3. The conversation proceeded to be carried out within the confines of the workplace.
I'm sorry suit happy/politically correct Americans, but there would never be a labor lawyer that would touch this with a ten-foot pole. Being a member of a management team for an international company, I might venture to mention it to the gentleman and ask that nothing of this nature happen on company time... but what's next??? We cannot police after 5:00pm....
thanks for your well thought out opinion. When I was teaching school I always hated any attempt of school administrators to interfere with the private lives of teachers. The first school district I worked in wanted employees to live in the district. When I balked at this, an assistant superintendent told me I should “shop and attend church"

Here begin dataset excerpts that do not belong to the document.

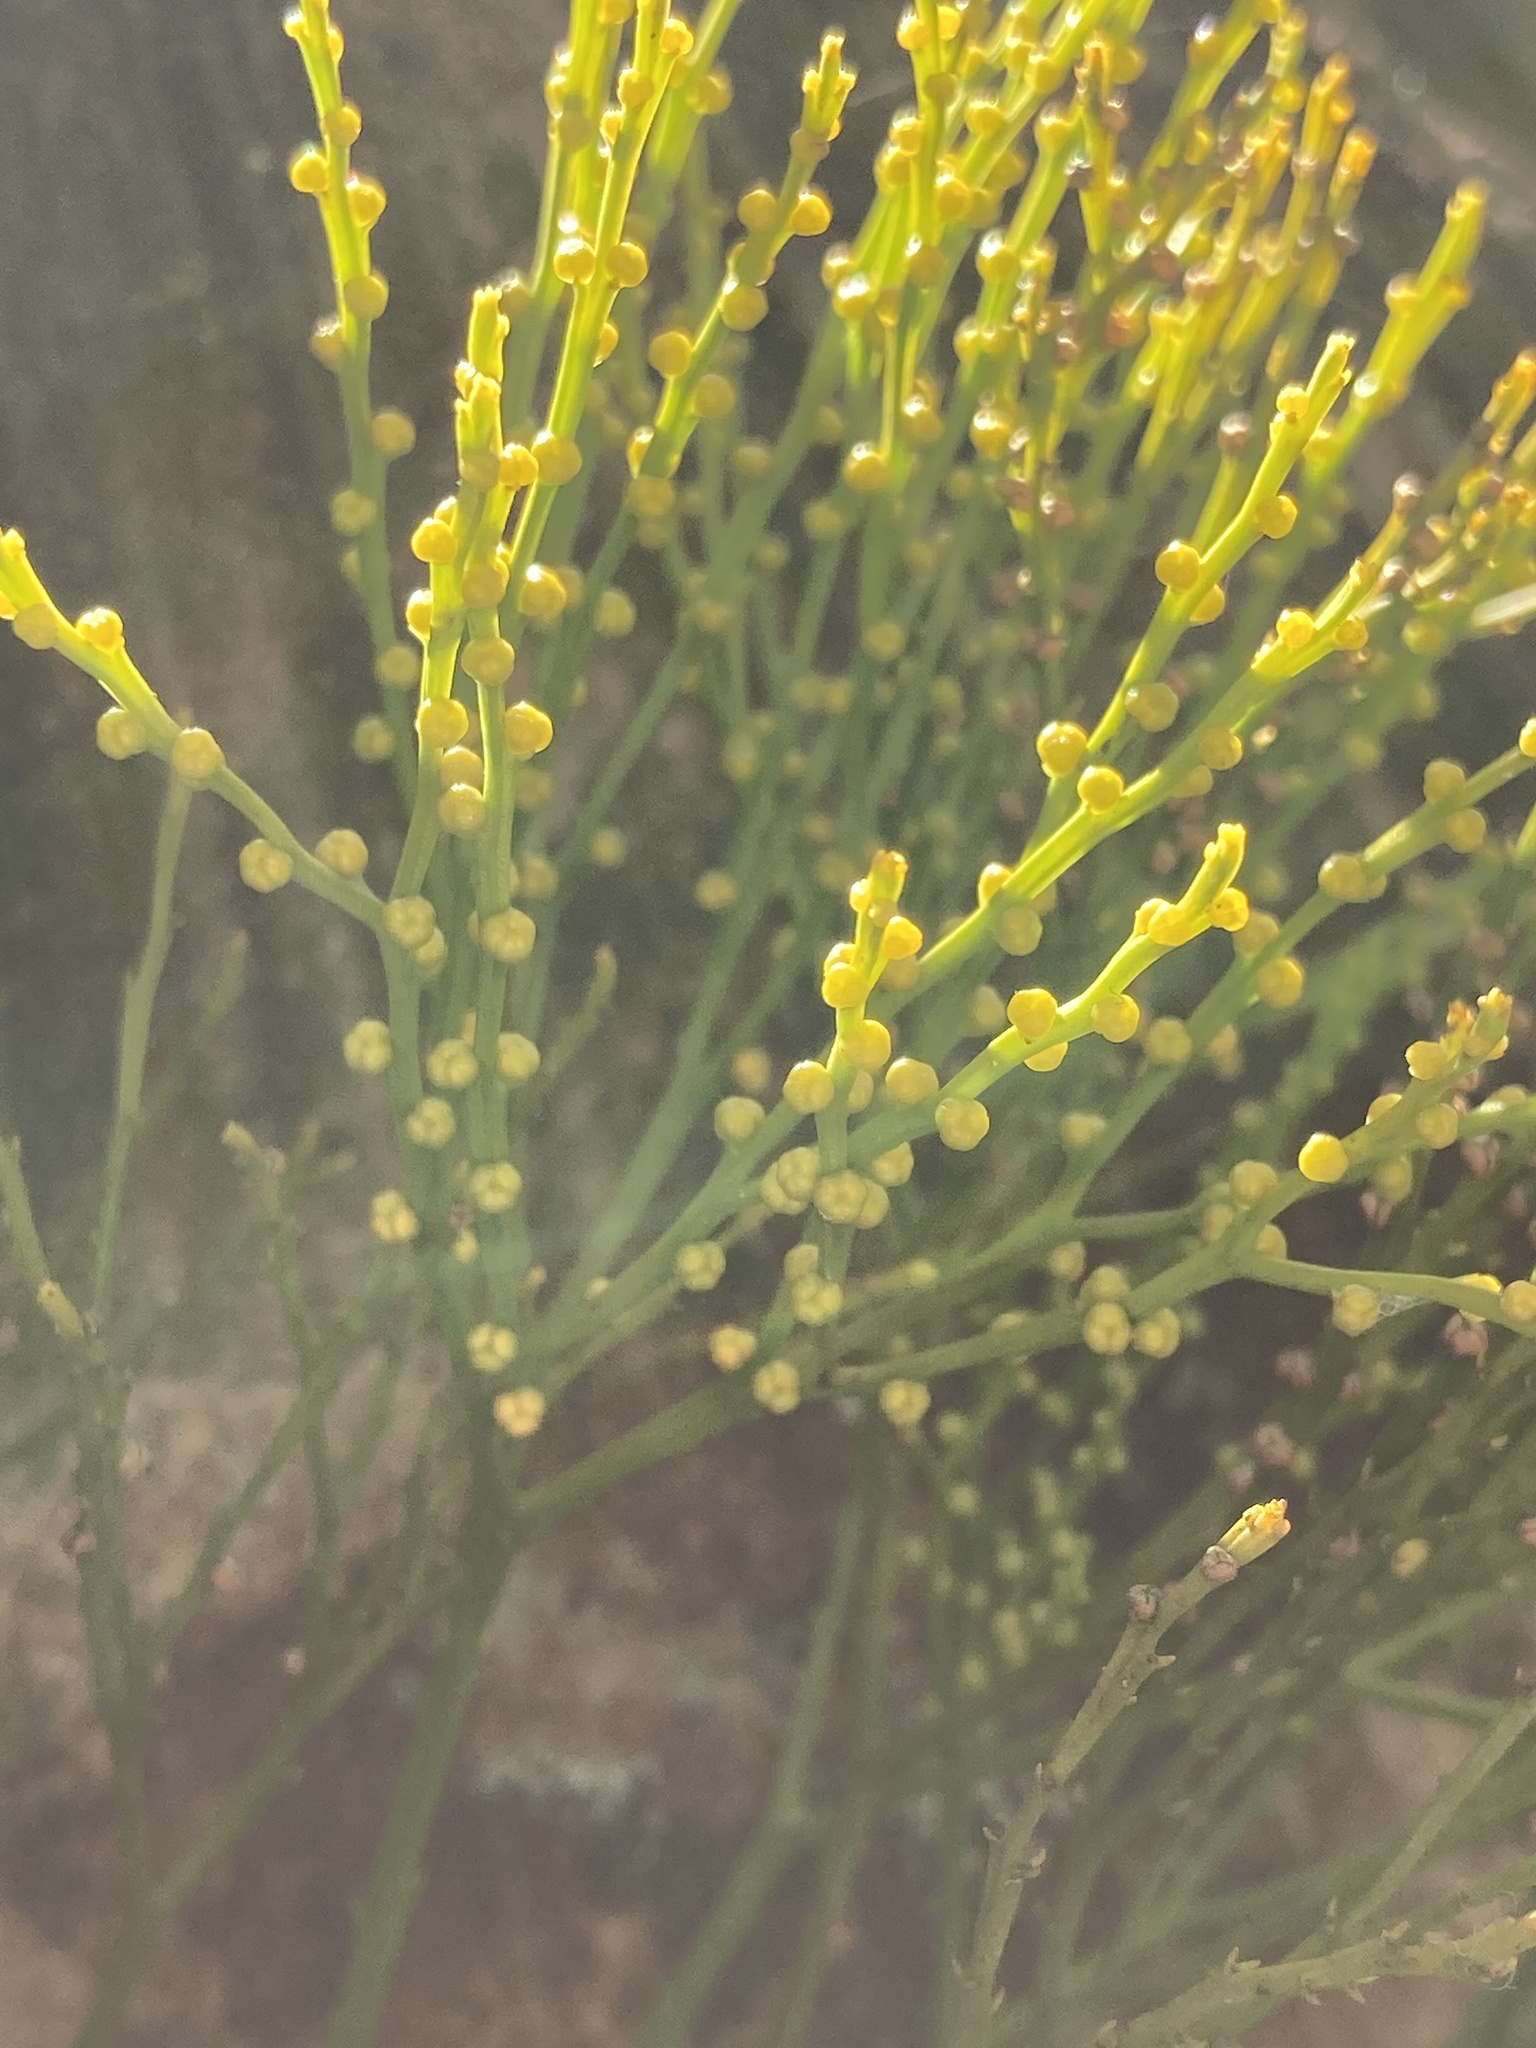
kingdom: Plantae
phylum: Tracheophyta
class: Polypodiopsida
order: Psilotales
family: Psilotaceae
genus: Psilotum
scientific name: Psilotum nudum
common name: Skeleton fork fern
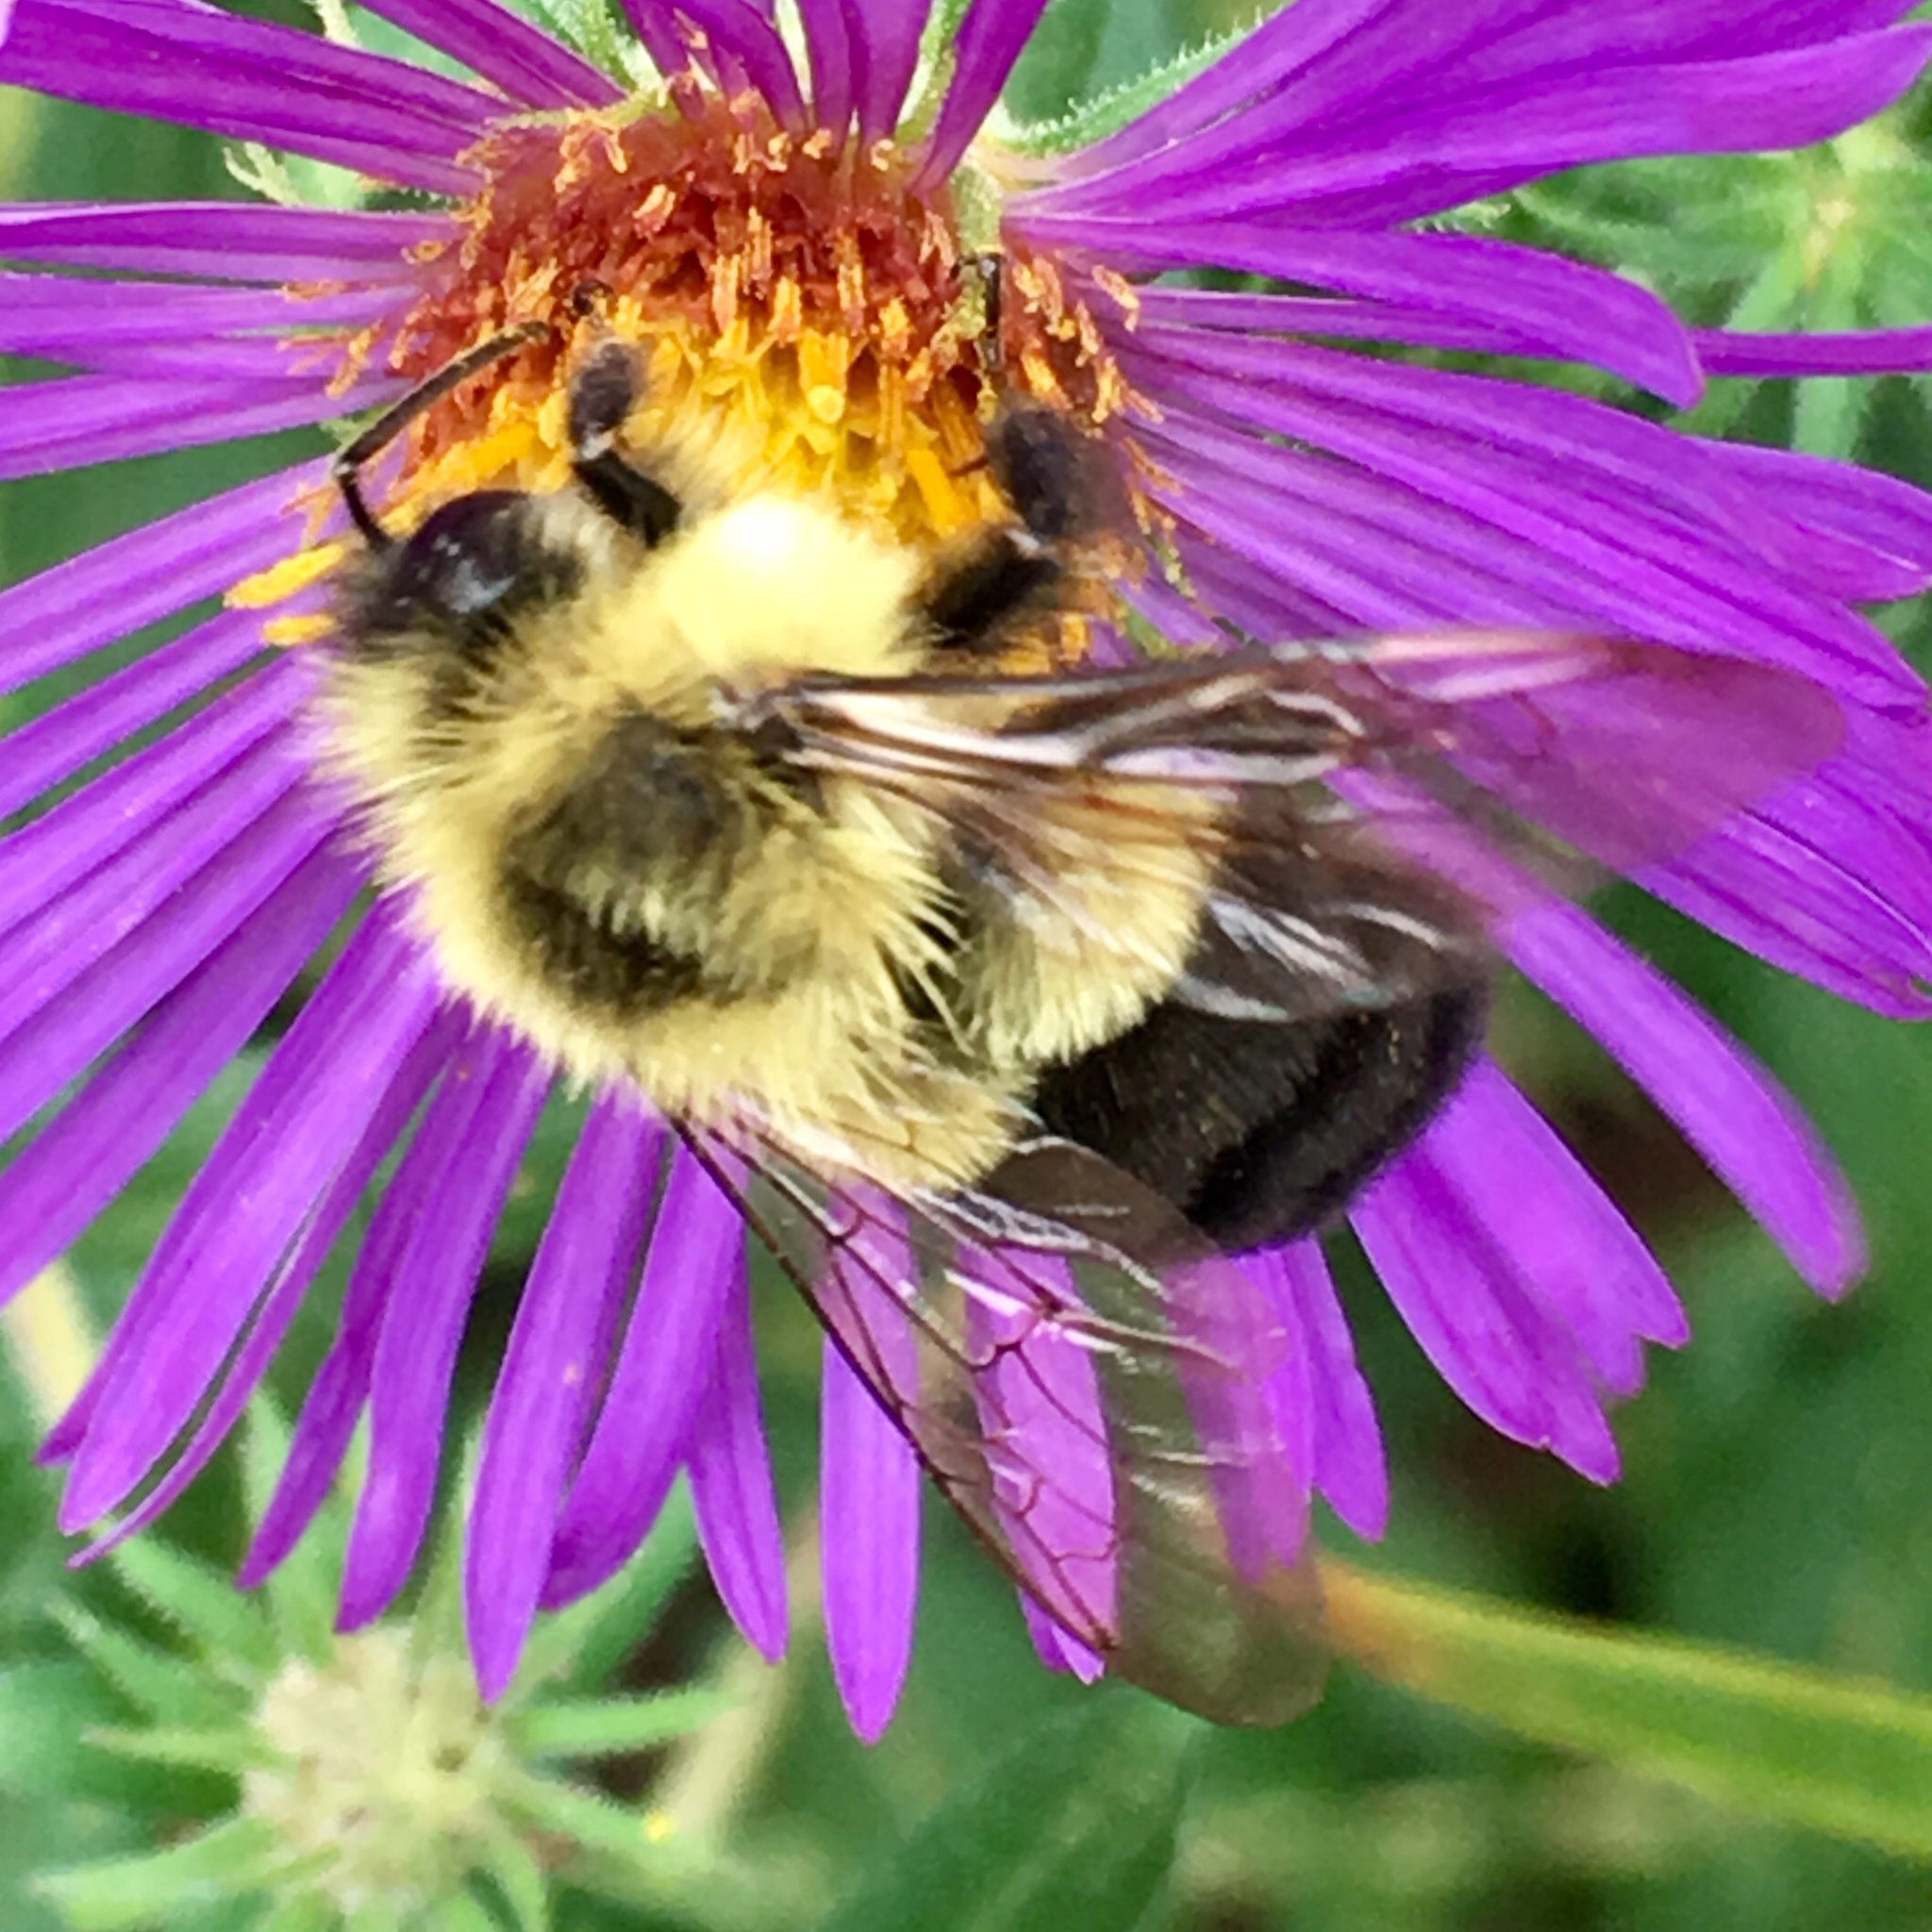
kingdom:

in the community where I worked. There was always the implied idea that teachers were to be held to a higher standard than others. So, while the question here is specific to sexual harassment, the ramifications go beyond to the general question of businesses policing off-duty behavior of employees. You answered quite well.
QUOTE(lordhelmet @ Jun 13 2005, 01:31 PM)
Well, that depends. Lordhelmet
What counts for sexual harassment these days depends on who is involved in the alleged offense.
If it's a straight man being rude to a woman, it's almost always sexual harassment. If the man happens to be a republican, then this is a felony on top of improper behavior.
If it's a woman being rude to a man, the man just can't handle a "strong woman".
If it's a gay man being rude to a straight man, then the hetero man is a "homophobe".
And if it's a president having sex on the job with an unpaid intern and rewarding her with 6 figure government job offers, and therefore creating a "hostile work environment" for the other female interns who don't put out..... it's a private matter, a vast right wing conspiracy, and certainly not a matter to justify any sexual harassment charges.
I appreciate your participation, but I intentionally drew up this question to address the specific matter of whether businesses have jurisdiction in cases of off-duty employee behavior. Aevans176
gave a thoughtful answer, but you went into a diatribe that can only be driven by what I describe as “pity the poor white angry male syndrome” without really addressing the question.